Withdrawing from a substance can be incredibly dangerous, especially opioids. Heart and blood pressure irregularities can lead to a heart attack during cold-turkey detox. At the same time, excessive sweating, vomiting, and diarrhea can cause extensive dehydration could cause shock leading to death.

Medication-Assisted Treatment helps people manage withdrawal symptoms while sustainably detoxing under medical supervision, creating both a safer and more humane way to start recovering.

Reduction in Overdose Risk

Using MAT significantly decreases the risk of relapse and overdose in those facing addiction. One study of 17,568 opioid users showed a decrease in opioid overdose deaths ranging from 38-59%, depending on the MAT intervention used. 

In layman’s terms, MAT can help keep those with addiction alive to progress through their recovery without their lives being cut tragically short.

Assists with Overall Treatment

Opioid addiction is incredibly powerful, forcing intrusive and obsessive thoughts for those trying to focus on recovery. Beyond the physical cravings, the neurological need for the substance can be overwhelming, especially when faced with triggers. It can be difficult to truly benefit from the other aspects of treatment, like cognitive behavioral therapy.

MAT can help minimize some of those overwhelming feelings so those affected can focus on the deep work ahead. As such, MAT can improve retention and the effectiveness of treatment programs.

Downsides of Medication-Assisted Treatment

As with any type of medical intervention, there are downsides to consider with MAT. Here are a few issues with MAT.

Requires Close Monitoring

MAT requires close supervision from a qualified medical professional, which can be a significant time commitment for those facing addiction.
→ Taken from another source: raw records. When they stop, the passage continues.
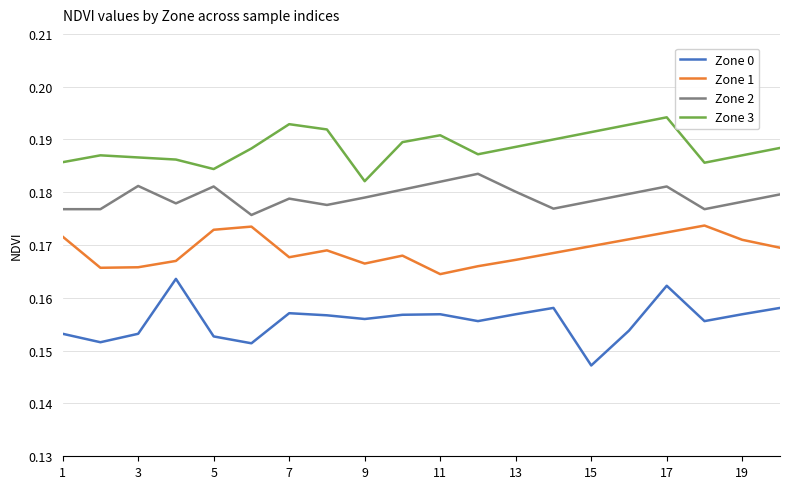

Which series has the largest range (max minus min)?

Zone 0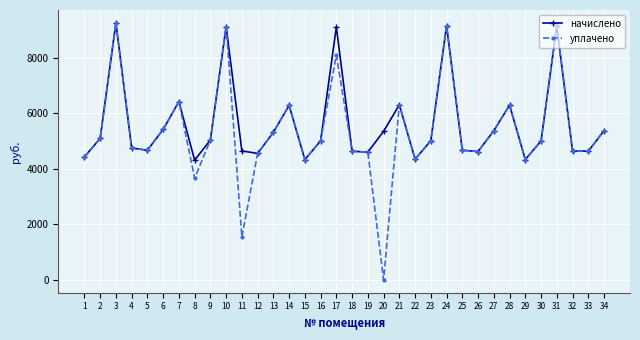

Which category has the highest value in the начислено series?

3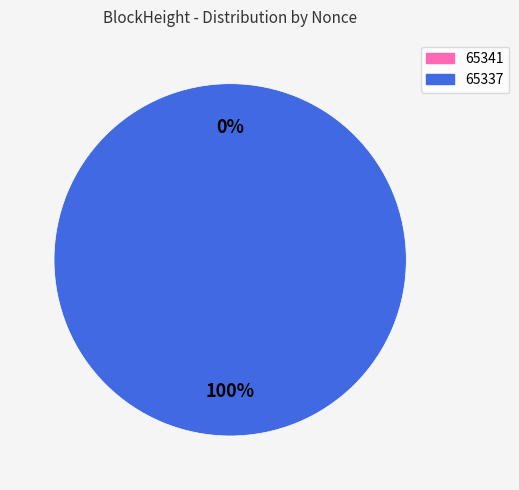

Which slice is the smallest?

65341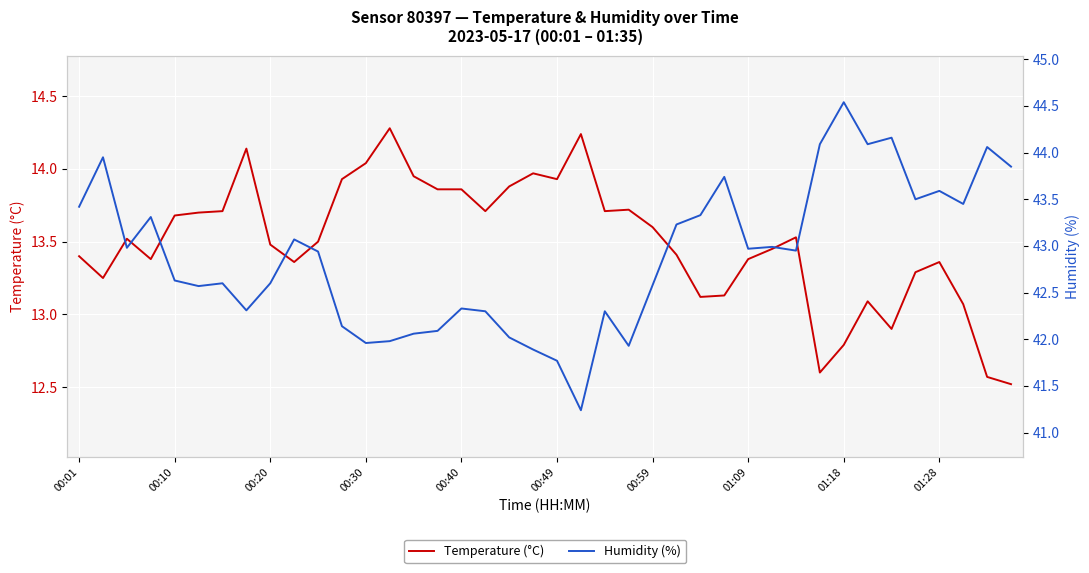

What is the spread (max minus min) of values at 26?

30.2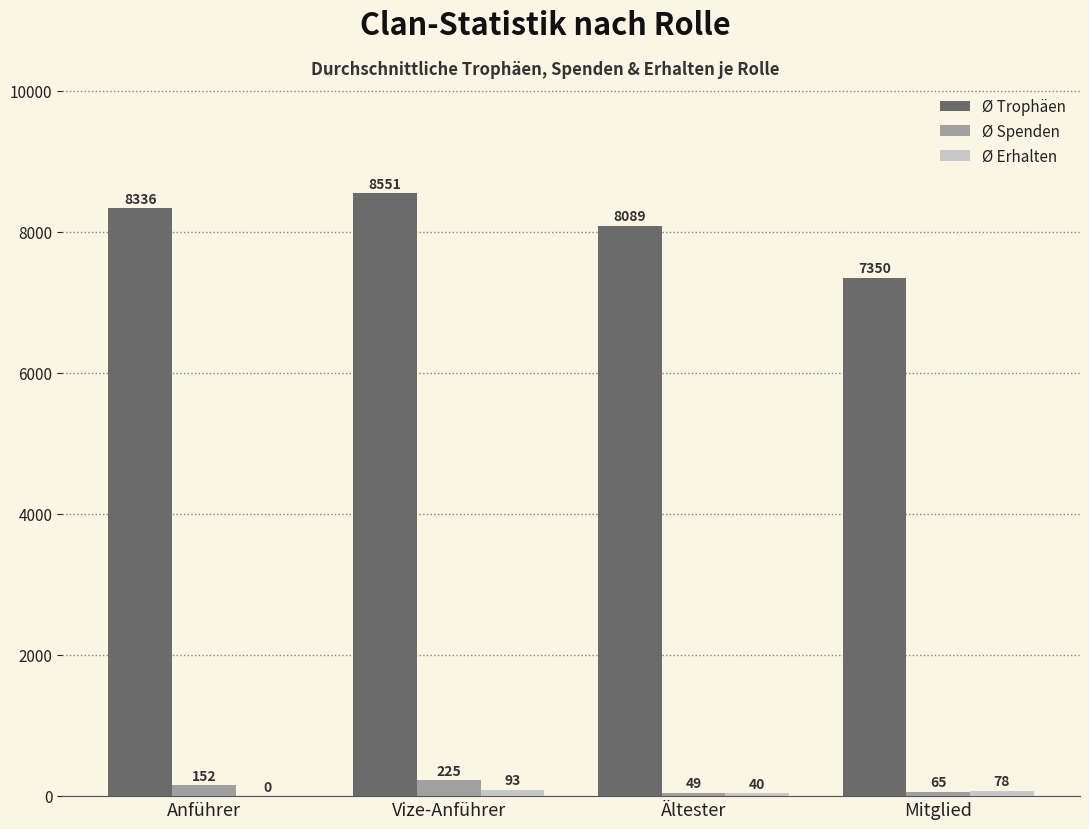

What value does the Ø Trophäen series have at Mitglied, to the nearest 10?

7350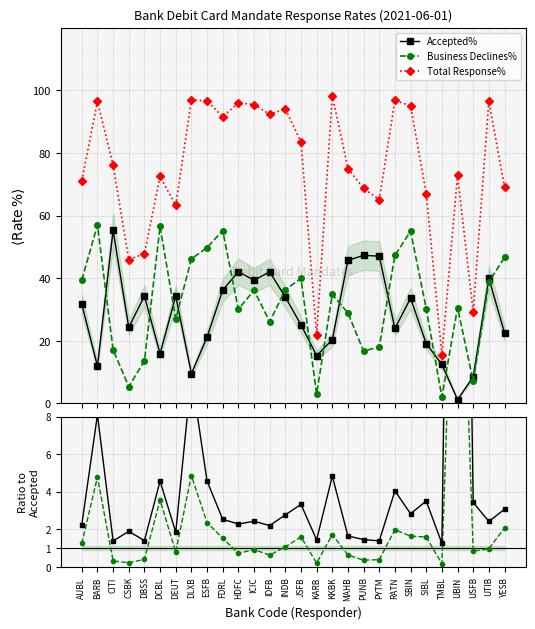

Reading left to right, what are all the values shown in this chart?

Accepted%: AUBL=31.7	BARB=11.9	CITI=55.3	CSBK=24.3	DBSS=34.3	DCBL=15.9	DEUT=34.3	DLXB=9.5	ESFB=21.1	FDRL=36.2	HDFC=42.1	ICIC=39.3	IDFB=42.0	INDB=34.0	JSFB=25.1	KARB=15.3	KKBK=20.3	MAHB=45.7	PUNB=47.3	PYTM=47.0	RATN=23.9	SBIN=33.6	SIBL=19.1	TMBL=12.5	UBIN=1.2	USFB=8.5	UTIB=40.0	YESB=22.6
Business Declines%: AUBL=39.5	BARB=57.0	CITI=17.1	CSBK=5.4	DBSS=13.6	DCBL=56.6	DEUT=27.0	DLXB=46.2	ESFB=49.8	FDRL=55.2	HDFC=30.1	ICIC=36.2	IDFB=26.1	INDB=36.3	JSFB=40.0	KARB=3.1	KKBK=34.9	MAHB=28.9	PUNB=16.7	PYTM=18.1	RATN=47.3	SBIN=55.0	SIBL=30.3	TMBL=2.1	UBIN=30.6	USFB=7.1	UTIB=38.8	YESB=46.6
Total Response%: AUBL=71.2	BARB=96.5	CITI=76.2	CSBK=46.0	DBSS=47.9	DCBL=72.5	DEUT=63.2	DLXB=96.9	ESFB=96.7	FDRL=91.6	HDFC=96.0	ICIC=95.5	IDFB=92.4	INDB=94.1	JSFB=83.5	KARB=22.0	KKBK=98.3	MAHB=75.0	PUNB=68.7	PYTM=65.1	RATN=96.8	SBIN=95.1	SIBL=67.0	TMBL=15.6	UBIN=73.0	USFB=29.2	UTIB=96.6	YESB=69.2
Declines / Accepted: AUBL=1.2	BARB=4.8	CITI=0.3	CSBK=0.2	DBSS=0.4	DCBL=3.6	DEUT=0.8	DLXB=4.9	ESFB=2.4	FDRL=1.5	HDFC=0.7	ICIC=0.9	IDFB=0.6	INDB=1.1	JSFB=1.6	KARB=0.2	KKBK=1.7	MAHB=0.6	PUNB=0.4	PYTM=0.4	RATN=2.0	SBIN=1.6	SIBL=1.6	TMBL=0.2	UBIN=24.9	USFB=0.8	UTIB=1.0	YESB=2.1
Total / Accepted: AUBL=2.2	BARB=8.1	CITI=1.4	CSBK=1.9	DBSS=1.4	DCBL=4.6	DEUT=1.8	DLXB=10.2	ESFB=4.6	FDRL=2.5	HDFC=2.3	ICIC=2.4	IDFB=2.2	INDB=2.8	JSFB=3.3	KARB=1.4	KKBK=4.8	MAHB=1.6	PUNB=1.5	PYTM=1.4	RATN=4.0	SBIN=2.8	SIBL=3.5	TMBL=1.2	UBIN=59.3	USFB=3.4	UTIB=2.4	YESB=3.1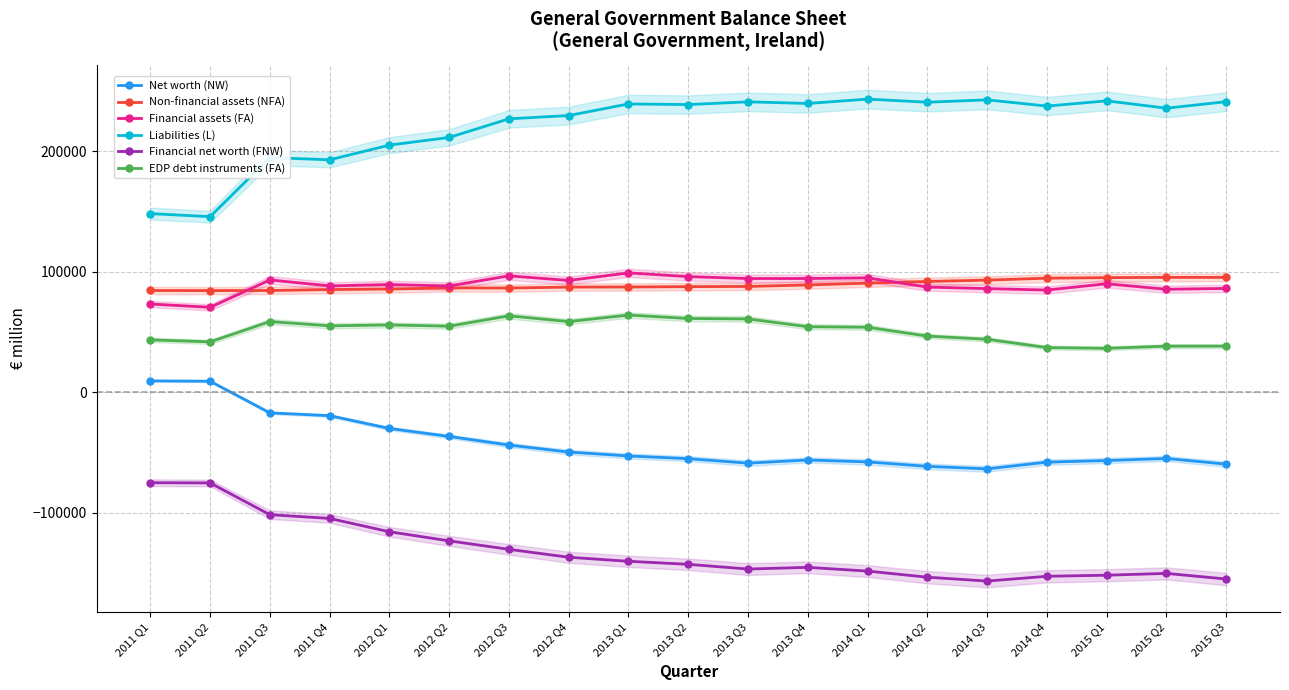

At which label does Non-financial assets (NFA) reach its minimum?

2011 Q2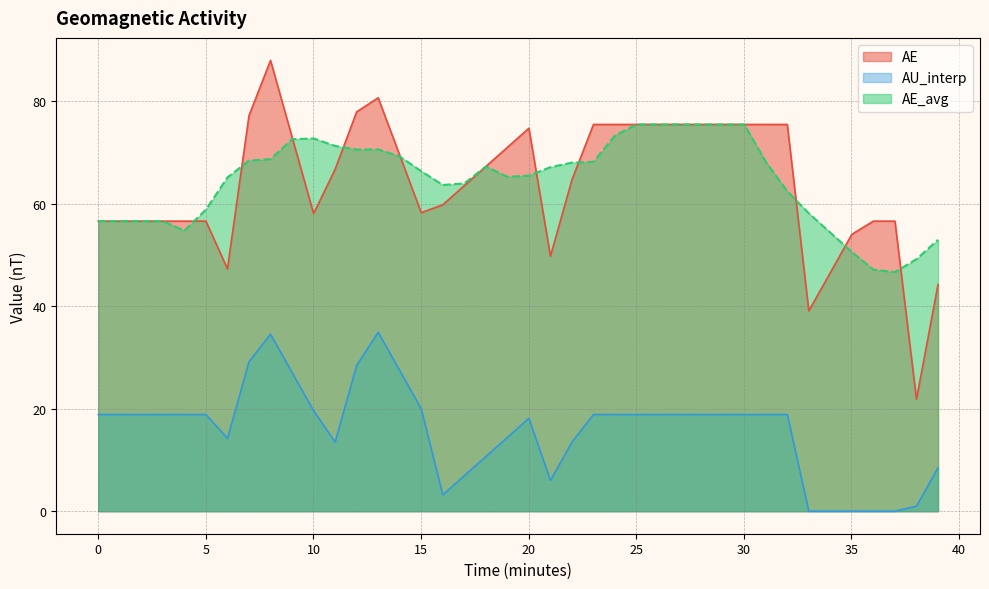

Is the value of AE at 15.010423905489922 greater than the value of AU_interp at 18.012508686587907?

Yes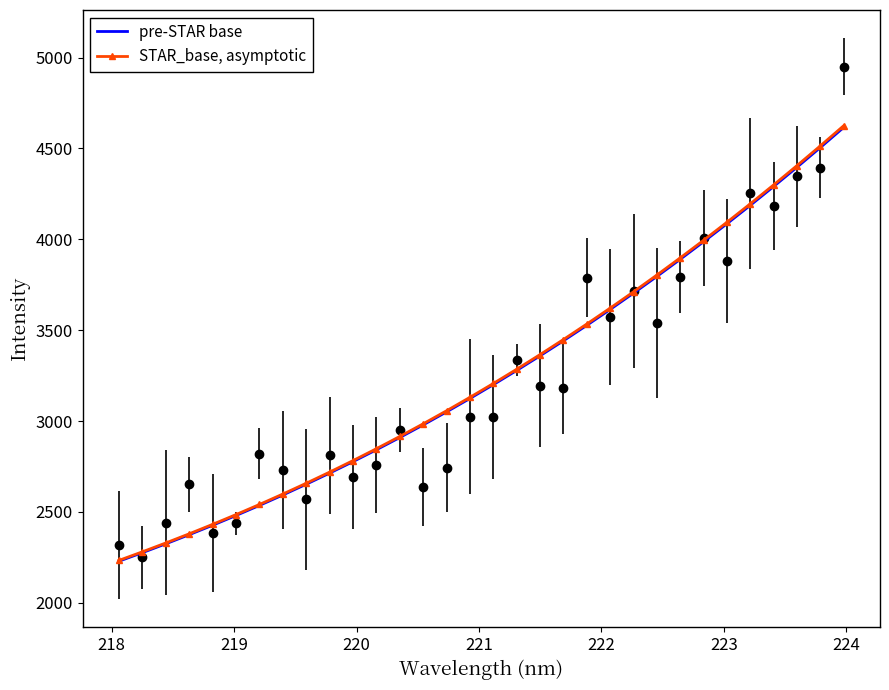

List the series in order of their overall mean, lowest first.

pre-STAR base, STAR_base, asymptotic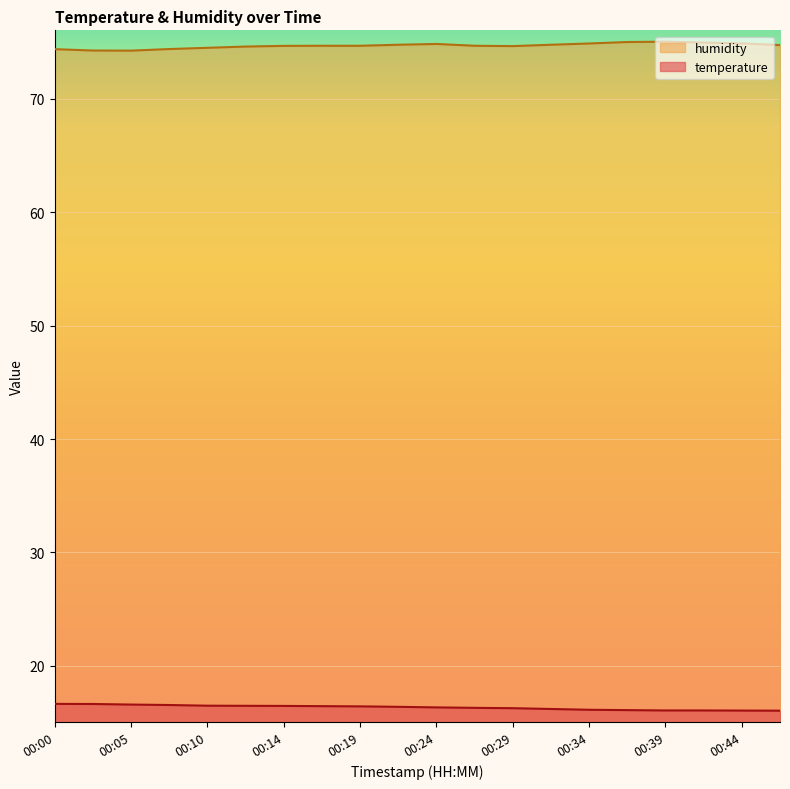

True or false: temperature and humidity intersect in this chart.

False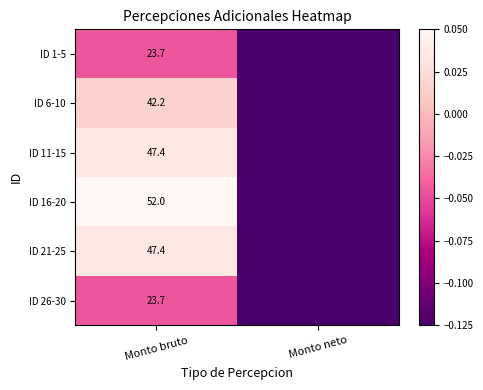

Is it true that ID 11-15 equals 0.0 at Monto bruto?

False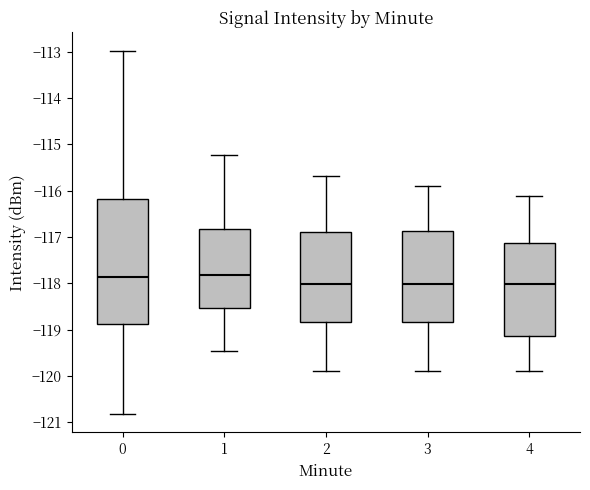

Reading left to right, transcribe this box plot: for each box, give where its median line is, the range the box spans, and where its two whiskers end, as read against the y-axis. The values are not printed on the chart, so give them approximately, as read against the axis.

0: median -117.9, box -118.9 to -116.2, whiskers -120.8 to -113.0
1: median -117.8, box -118.5 to -116.8, whiskers -119.5 to -115.2
2: median -118.0, box -118.8 to -116.9, whiskers -119.9 to -115.7
3: median -118.0, box -118.8 to -116.9, whiskers -119.9 to -115.9
4: median -118.0, box -119.1 to -117.1, whiskers -119.9 to -116.1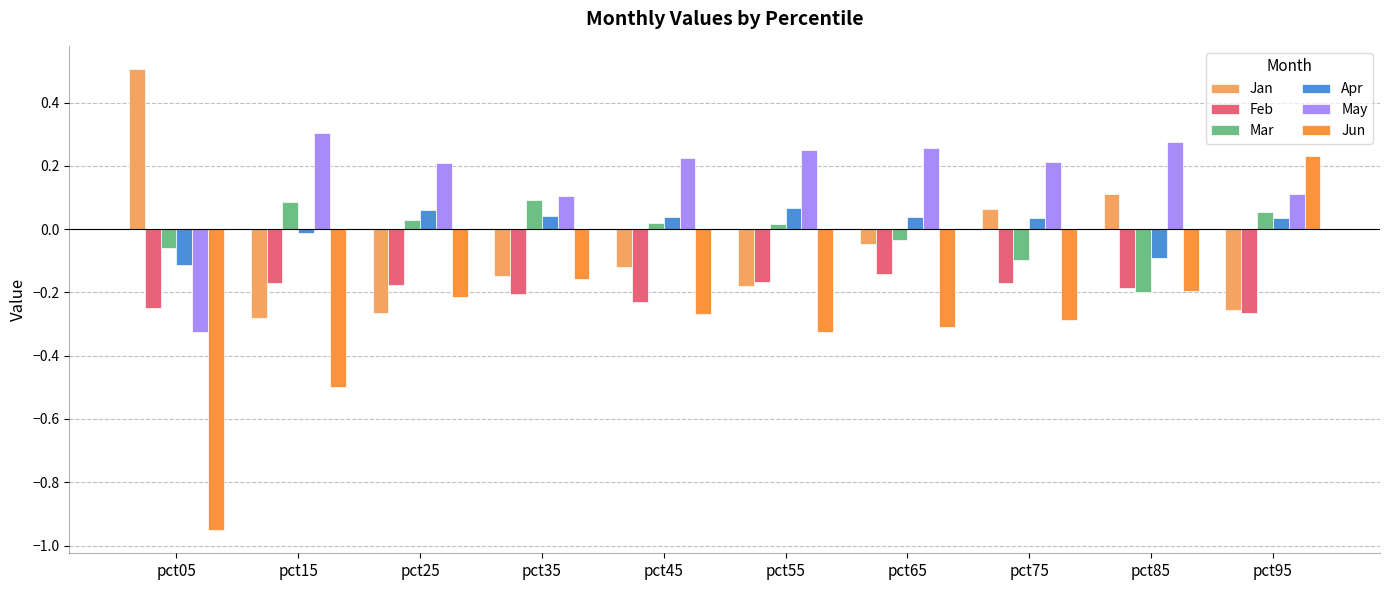

At which label does Feb reach its peak?

pct65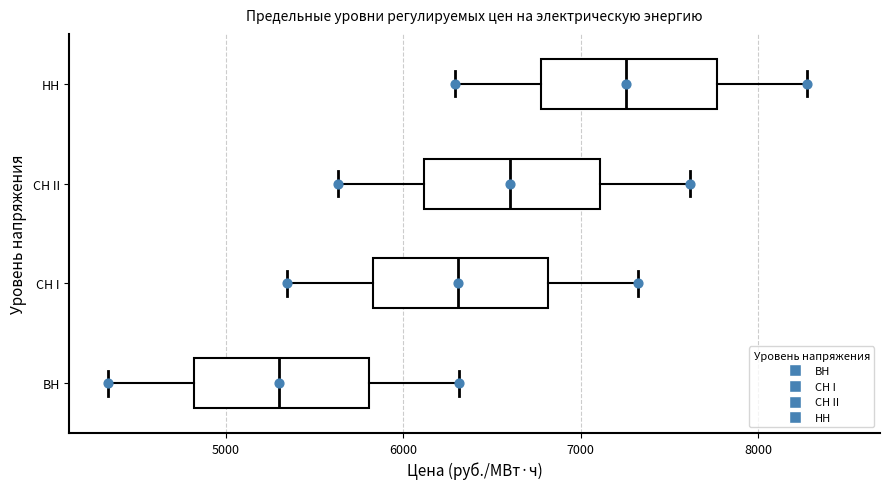

Reading bottom to top, transcribe this box plot: for each box, give where its median line is, the range the box spans, and where its two whiskers end, as read against the x-axis. The values are not printed on the chart, so give them approximately, as read against the axis.

ВН: median 5300, box 4800 to 5800, whiskers 4300 to 6300
СН I: median 6300, box 5800 to 6800, whiskers 5300 to 7300
СН II: median 6600, box 6100 to 7100, whiskers 5600 to 7600
НН: median 7300, box 6800 to 7800, whiskers 6300 to 8300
Depending on the course of treatment, the patient may require multiple visits per day to start— though this typically lessens over time. Finding a qualified MAT doctor can also be challenging in some areas. 

Not a Standalone Treatment

MAT isn’t a standalone treatment or solution; it’s a stepping stone and a support measure. Engaging in other treatment options in conjunction with MAT is the best option for a successful recovery journey.

Costly

MAT can be costly and isn’t always covered by health insurance. As people facing addiction typically struggle with finances as a result, this form of treatment can be inaccessible. While the government has taken more steps toward creating access for people with opioid addictions in recent years, there are still many health inequities to overcome. 

Harmful Myths About Medication-Assisted Treatment

Despite information about the roots of the opioid crisis being widely available, there is still a lot of stigma around addiction and treatment. Here are some harmful myths about MAT to dispel going forward.

Forms a New Addiction

One of the biggest myths about MAT is that it’s trading one addiction for another. After learning the cause of the opioid crisis, this concern and distrust for pharmaceuticals is valid. However, FDA-approved MAT options are closely monitored and shown to be non-addictive. 

It’s important to understand the difference between addiction and dependent as well. Someone may be required to take blood pressure medication for the foreseeable future. They are dependent on this drug for their health, not addicted. 

The Goal Should Be Abstinence

Another common myth about using MAT is that it’s somehow cheating, as the goal for addiction recovery should be abstinence. As mentioned previously, the potential side-effects of withdrawal can be deadly, and the psychological impacts of opioids can limit someone from attaining abstinence through treatment. 

Again, consider someone on blood pressure medication. This person may someday be able to stop using their medication through lifestyle changes and other forms of treatment. However, those changes take time, and their blood pressure medication prevents a heart attack or stroke in the meantime. 

Final Thoughts

Medication-Assisted Treatment offers significant advantages for those undergoing addiction recovery. Hopefully, in the future, there will be more government-funded programs and access to MAT treatments for patients of all socioeconomic backgrounds.